A Morte pede um descanso

Lançado em 2005, As intermitências da morte, de José Saramago, traz um escritor já consagrado por público e crítica (ganhara o Nobel sete anos antes). Um livro pequeno, curto, buscando um tema que poderia, com tranquilidade, receber tratamento de maior fôlego. 

“No dia seguinte ninguém morreu” é a frase iniciadora do processo de desorientação e angústia (que se segue ao breve momento de alegria), pois que a Morte, ossuda e inevitável, deixa de desempenhar sua obrigação solitária. A decisão da sombria figura – de não mais trabalhar, sabe-se lá por quanto tempo – traz as incontornáveis questões filosóficas e sociais sobre sua função e necessidade, e as primeiras cem páginas enfrentam as consequências de vidas que não mais transitam para seu oposto.

O cenário desta utopia-distopia (inicia-se com júbilo, prossegue com terror) é determinado país, jamais identificado, no qual a possibilidade de permanecer indefinidamente vivo – mesmo em situações em que tal coisa não deveria acontecer – traz consigo problemas jamais enfrentados por quaisquer governantes.

O que serão de funerárias, hospitais e lares, com pessoas a nascer e sem pessoas a morrer? Como lidar com o sofrimento que não recebe o alívio do fim pela morte, e a dor que se expande sem novo horizonte entre os que amam aqueles que padecem? Autoridades devem, agora, incluir em seu planejamento medidas que busquem minimizar os danos causados por vidas que não cessam de pulsar.

Diante deste cenário, seres humanos repentinamente se aproximam dos demais animais, que desconhecem a ideia do suspiro final. Curiosa e inteligentemente, Saramago circunscreve o fenômeno, o que resulta na busca da morte para além das fronteiras de uma nação que agora se sabe amaldiçoada. Parentes levam entes queridos, já fartos da vida, para locais outros em que possam, enfim, despedir-se de sua história.

E neste romance a Morte constitui-se mulher, no que se faz uso de sua reputação como ente feminino, e como mulher o escritor lhe permite o amor por um homem a quem devia tirar a vida. Vê-se aqui que ela, a indesejada das gentes, deve igualmente encarar o espanto.

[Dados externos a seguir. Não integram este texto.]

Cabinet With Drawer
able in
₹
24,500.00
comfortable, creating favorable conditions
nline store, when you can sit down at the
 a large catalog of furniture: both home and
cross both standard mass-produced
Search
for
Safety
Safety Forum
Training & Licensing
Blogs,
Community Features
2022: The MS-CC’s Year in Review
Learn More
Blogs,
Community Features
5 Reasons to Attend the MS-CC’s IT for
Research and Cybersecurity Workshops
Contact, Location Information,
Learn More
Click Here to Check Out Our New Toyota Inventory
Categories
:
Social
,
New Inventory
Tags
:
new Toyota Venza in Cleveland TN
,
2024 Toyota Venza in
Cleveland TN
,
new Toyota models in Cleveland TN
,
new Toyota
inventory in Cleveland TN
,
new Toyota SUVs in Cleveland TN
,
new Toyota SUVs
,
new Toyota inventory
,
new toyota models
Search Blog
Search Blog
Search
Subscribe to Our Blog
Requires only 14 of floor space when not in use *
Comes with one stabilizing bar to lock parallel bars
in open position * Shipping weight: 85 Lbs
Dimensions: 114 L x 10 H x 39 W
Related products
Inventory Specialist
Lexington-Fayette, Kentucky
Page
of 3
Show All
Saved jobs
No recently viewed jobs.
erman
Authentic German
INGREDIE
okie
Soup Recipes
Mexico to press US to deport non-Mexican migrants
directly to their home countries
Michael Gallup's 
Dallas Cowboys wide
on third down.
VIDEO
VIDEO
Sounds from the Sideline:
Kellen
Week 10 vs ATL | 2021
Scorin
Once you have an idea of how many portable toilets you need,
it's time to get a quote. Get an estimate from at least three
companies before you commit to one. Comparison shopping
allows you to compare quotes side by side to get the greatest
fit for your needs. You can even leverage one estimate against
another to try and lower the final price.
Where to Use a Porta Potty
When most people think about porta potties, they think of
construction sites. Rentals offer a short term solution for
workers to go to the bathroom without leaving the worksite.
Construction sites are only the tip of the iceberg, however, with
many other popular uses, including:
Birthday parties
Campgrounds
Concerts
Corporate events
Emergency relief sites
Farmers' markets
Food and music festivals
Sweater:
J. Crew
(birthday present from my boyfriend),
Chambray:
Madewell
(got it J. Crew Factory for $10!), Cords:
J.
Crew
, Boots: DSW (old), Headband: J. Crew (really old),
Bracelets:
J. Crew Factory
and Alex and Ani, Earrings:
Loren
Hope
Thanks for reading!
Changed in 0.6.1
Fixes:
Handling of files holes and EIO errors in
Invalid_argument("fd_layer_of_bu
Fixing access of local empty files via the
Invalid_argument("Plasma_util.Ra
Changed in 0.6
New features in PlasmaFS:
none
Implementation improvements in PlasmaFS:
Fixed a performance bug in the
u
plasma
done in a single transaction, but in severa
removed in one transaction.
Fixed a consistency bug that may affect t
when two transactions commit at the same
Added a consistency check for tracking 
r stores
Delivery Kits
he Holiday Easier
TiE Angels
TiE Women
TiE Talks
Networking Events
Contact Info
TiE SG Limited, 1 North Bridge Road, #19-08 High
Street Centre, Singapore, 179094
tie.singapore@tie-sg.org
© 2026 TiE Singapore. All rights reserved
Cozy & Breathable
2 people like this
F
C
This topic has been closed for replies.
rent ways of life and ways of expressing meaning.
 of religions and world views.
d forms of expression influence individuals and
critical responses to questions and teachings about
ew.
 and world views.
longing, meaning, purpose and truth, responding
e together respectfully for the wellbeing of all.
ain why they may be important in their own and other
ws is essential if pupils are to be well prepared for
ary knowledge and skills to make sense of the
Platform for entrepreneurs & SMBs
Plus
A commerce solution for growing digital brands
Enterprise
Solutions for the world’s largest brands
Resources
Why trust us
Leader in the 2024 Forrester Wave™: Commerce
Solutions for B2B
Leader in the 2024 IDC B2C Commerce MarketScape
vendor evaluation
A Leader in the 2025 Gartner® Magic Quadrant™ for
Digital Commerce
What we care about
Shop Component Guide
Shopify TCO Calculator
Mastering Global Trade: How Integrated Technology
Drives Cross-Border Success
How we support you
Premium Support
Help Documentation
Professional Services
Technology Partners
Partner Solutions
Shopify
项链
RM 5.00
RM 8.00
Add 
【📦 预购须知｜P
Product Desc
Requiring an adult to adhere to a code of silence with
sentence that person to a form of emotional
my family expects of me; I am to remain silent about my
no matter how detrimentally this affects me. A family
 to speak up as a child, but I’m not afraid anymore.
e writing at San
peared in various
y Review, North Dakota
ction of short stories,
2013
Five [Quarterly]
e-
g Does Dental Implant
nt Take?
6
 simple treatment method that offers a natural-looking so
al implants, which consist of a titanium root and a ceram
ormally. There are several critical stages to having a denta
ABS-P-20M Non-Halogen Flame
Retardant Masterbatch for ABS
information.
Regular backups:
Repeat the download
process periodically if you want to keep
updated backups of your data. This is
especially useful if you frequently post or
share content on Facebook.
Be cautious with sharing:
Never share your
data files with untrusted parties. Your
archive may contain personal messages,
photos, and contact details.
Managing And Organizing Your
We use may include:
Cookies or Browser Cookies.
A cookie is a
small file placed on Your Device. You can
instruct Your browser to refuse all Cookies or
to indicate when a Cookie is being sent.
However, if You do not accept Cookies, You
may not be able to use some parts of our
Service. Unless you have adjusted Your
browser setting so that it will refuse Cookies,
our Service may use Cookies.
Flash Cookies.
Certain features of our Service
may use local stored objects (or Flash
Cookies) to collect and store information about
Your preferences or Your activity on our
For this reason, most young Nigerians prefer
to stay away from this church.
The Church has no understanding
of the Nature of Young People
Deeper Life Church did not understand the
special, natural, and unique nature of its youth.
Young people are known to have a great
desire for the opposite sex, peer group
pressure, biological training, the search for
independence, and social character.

No mais, encontra-se aqui estilo incomum, marca do romancista: diálogos marcados por letra maiúscula, interrompidos por vírgulas, sem travessões, o que provavelmente permite ao leitor maior leveza e fluidez para seguir adiante. Aos que estão a conhecer Saramago, esta é uma opção que rapidamente perde estranheza, tornando-se familiar e prazerosa.  Trata-se, assim, de boa obra introdutória para quem deseja se aproximar de seus livros, pois que é curta, de bom ritmo e, ainda que com tema de certo desconforto, simpática. Se você deseja lê-lo e ainda não o fez, comece por aqui.